**Work required**
Starting at the top of the rows and stopping after the line containing "Response: 2:33", rewrite those lines with "seconds hand" changed to "second hand" and nothing else altered.

[Extracted data entries]
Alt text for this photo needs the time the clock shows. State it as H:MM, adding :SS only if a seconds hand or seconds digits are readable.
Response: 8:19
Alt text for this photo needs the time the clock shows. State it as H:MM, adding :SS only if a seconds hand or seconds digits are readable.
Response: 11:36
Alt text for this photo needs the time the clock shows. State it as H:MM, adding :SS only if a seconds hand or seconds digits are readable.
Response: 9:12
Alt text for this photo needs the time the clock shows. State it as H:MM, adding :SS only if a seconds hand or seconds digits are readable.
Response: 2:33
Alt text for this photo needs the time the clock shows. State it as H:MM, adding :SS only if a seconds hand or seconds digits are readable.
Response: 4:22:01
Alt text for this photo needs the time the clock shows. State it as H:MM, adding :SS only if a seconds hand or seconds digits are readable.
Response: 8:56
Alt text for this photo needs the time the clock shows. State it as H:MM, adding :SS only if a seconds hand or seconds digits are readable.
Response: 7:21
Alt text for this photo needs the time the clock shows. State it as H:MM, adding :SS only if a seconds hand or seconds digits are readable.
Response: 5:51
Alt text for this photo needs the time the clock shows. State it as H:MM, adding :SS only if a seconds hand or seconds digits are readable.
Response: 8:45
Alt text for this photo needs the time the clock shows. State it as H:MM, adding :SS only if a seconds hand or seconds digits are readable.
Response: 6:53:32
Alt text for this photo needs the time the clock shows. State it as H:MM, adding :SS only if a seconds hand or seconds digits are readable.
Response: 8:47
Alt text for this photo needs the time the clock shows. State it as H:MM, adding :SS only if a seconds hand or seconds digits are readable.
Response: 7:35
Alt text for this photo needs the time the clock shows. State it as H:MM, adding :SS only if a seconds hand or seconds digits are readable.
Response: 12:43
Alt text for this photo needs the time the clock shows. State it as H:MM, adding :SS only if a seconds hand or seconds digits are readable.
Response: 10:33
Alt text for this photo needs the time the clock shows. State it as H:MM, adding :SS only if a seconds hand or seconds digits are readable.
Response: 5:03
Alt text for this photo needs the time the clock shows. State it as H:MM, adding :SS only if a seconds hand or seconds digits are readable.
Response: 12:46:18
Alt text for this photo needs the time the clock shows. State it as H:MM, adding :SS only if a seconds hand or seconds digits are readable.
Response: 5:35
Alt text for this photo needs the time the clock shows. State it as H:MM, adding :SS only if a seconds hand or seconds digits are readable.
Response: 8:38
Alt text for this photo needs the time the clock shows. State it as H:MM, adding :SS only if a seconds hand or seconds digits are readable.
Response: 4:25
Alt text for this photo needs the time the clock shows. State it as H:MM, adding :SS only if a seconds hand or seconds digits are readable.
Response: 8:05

**Reply**
Alt text for this photo needs the time the clock shows. State it as H:MM, adding :SS only if a second hand or seconds digits are readable.
Response: 8:19
Alt text for this photo needs the time the clock shows. State it as H:MM, adding :SS only if a second hand or seconds digits are readable.
Response: 11:36
Alt text for this photo needs the time the clock shows. State it as H:MM, adding :SS only if a second hand or seconds digits are readable.
Response: 9:12
Alt text for this photo needs the time the clock shows. State it as H:MM, adding :SS only if a second hand or seconds digits are readable.
Response: 2:33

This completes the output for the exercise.